━━━ 本文 ━━━
2023 Fiscal Year Annual Research Report
重症熱性血小板減少症候群の病態形成機序の核心解明を目指したネコ症例の病理学的解析
Project/Area Number |
20K06412
|
Research Institution | National Institute of Infectious Diseases |
Principal Investigator |
坂井 祐介 国立感染症研究所, 感染病理部, 主任研究官 (60615722)
|
Project Period (FY) |
2020-04-01 – 2024-03-31
|
Keywords | SFTS / 人獣共通感染症 / 獣医学 / 獣医病理学 / ネコ |
Outline of Annual Research Achievements |
[SFTS発症時の免疫異常について] これまでの年度ではSFTSで斃死したネコのリンパ節では活性化した胚中心B細胞のマーカーであるBcl6やKi67陽性細胞が顕著に減少していること、アポトーシスマーカーであるcleaved-caspase3に陽性を呈するT細胞の顕著な増加が認められることを明らかにした。しかし、解析に用いたネコは抗体価が不明であり、組織変化と実際の免疫応答との関連性が明らかにはできていなかった。この点を明らかにするために、本年度は過去にSFTSVの実験感染を実施し、抗体価が明らかなネコの組織標本を用いて胚中心反応やT細胞の解析を実施した。この結果、軽症で抗体価の高いネコでは胚中心B細胞マーカーであるBcl6陽性細胞が多く、アポトーシスマーカーであるclaeved-Caspase3陽性となるT細胞が少ないことが明らかとなった。以上より、胚中心B細胞の活性化の抑制やT細胞のアポトーシスはSFTSの際に生じる免疫抑制に寄与している可能性が高いものと考えられた。 [SFTS発症時に認められる異型リンパ球の生存機構について] 本研究では、SFTS発症時に出現する異型リンパ球(形質芽球)の維持・増殖機構についてもSFTSにより斃死したネコの組織標本を用いて解析した。これまでの年度の解析では、これらの内Bcl-XLおよびMCL-1の発現が異型リンパ球で認められた。本年度にはPBL1細胞を用いてSFTSVの感染によりこれら因子の発現上昇が認められるかを解析したが、発現上昇は認められなかった。一方で、SFTSVとこれら因子の多重染色を実施し精査したところ、Bcl-XLやMcl1の発現上昇は必ずしもSFTSV感染細胞のみで認められるものではないことがわかった。このことから、形質芽球の維持・増殖機構については生体内に存在する他の細胞からの働きかけが重要である可能性が示唆された。
━━━ 提供情報 ━━━
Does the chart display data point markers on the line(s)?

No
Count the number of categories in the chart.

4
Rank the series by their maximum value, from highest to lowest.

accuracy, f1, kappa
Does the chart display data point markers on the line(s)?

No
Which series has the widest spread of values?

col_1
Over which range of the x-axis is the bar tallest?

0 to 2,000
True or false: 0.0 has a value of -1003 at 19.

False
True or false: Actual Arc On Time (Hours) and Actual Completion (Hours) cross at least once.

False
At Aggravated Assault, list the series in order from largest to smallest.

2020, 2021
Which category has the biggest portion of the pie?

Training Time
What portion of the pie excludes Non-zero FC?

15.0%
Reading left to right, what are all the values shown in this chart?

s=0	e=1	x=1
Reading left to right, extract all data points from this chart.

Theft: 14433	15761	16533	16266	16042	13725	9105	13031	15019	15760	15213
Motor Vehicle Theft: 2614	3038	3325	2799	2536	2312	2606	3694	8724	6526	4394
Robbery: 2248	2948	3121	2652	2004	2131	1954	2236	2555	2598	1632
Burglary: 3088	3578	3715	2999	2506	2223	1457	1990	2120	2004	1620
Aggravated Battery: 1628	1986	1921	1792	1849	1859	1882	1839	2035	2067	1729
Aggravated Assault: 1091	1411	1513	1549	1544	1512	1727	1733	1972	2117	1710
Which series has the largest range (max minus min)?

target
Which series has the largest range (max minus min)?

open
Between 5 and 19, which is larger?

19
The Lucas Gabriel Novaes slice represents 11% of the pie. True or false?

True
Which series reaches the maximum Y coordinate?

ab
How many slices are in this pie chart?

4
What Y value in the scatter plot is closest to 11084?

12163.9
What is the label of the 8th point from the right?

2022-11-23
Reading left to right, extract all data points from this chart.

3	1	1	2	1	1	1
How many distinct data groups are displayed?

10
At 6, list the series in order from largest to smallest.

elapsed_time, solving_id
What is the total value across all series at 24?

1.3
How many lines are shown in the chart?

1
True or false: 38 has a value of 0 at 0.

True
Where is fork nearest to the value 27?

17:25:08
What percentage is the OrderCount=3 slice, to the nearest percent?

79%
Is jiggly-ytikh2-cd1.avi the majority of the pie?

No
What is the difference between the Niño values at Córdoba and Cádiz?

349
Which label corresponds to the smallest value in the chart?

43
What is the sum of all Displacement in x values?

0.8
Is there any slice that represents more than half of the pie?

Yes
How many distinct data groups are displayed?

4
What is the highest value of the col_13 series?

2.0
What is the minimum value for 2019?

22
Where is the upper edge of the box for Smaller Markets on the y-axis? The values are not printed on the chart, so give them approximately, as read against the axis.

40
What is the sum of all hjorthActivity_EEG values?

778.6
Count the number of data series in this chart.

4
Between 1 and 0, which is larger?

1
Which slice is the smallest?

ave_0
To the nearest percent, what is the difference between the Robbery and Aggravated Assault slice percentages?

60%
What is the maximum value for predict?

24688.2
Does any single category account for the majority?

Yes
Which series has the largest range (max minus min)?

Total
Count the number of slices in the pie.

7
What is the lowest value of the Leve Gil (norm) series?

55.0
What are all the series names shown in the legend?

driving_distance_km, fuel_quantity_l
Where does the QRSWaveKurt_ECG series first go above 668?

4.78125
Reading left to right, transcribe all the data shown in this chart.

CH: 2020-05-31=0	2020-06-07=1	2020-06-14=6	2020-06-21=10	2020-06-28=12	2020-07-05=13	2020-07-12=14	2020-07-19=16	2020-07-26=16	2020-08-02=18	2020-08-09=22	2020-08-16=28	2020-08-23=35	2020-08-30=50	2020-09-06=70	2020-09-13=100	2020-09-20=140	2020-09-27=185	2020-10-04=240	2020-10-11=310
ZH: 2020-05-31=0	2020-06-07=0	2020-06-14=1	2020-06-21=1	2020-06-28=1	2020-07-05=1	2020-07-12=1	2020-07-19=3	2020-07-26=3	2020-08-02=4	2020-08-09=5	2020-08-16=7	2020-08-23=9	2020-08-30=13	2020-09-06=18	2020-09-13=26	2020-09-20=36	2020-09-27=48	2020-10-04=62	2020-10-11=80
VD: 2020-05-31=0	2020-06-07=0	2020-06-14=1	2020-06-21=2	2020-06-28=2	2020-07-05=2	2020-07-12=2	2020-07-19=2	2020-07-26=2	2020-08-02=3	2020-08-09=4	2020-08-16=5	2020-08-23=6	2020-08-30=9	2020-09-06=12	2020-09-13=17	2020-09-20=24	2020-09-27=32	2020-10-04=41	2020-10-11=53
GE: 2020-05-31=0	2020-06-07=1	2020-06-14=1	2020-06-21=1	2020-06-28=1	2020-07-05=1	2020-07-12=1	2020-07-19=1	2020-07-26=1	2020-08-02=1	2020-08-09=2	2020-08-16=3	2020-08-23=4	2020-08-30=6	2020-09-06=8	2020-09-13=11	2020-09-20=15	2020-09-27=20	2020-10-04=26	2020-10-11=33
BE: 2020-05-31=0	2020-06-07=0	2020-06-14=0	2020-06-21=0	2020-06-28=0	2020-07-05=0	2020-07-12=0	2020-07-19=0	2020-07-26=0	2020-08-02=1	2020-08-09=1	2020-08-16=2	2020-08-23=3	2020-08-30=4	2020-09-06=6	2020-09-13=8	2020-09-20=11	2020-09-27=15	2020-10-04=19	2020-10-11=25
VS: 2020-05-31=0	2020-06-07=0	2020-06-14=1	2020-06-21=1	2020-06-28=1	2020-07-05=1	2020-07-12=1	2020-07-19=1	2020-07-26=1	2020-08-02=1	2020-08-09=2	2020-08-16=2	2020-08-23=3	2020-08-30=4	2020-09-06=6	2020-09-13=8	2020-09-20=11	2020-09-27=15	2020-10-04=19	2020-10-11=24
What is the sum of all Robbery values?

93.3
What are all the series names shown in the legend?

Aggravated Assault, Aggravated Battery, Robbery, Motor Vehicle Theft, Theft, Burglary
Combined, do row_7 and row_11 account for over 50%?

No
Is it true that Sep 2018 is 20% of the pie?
━━━
_指示_:
A – 本文の「2023 Fiscal Year」から「感染病理部, 主任研究官 (60615722)」までを、「主任研究官」を「研究官」に置き換えて書き換えてください。
B – 本文のKeywords欄に挙げられている語は何ですか。すべて答えてください。
リストは本文とは関係ありません。

_解答_:
A –
2023 Fiscal Year Annual Research Report
重症熱性血小板減少症候群の病態形成機序の核心解明を目指したネコ症例の病理学的解析
Project/Area Number |
20K06412
|
Research Institution | National Institute of Infectious Diseases |
Principal Investigator |
坂井 祐介 国立感染症研究所, 感染病理部, 研究官 (60615722)

B – SFTS、人獣共通感染症、獣医学、獣医病理学、ネコ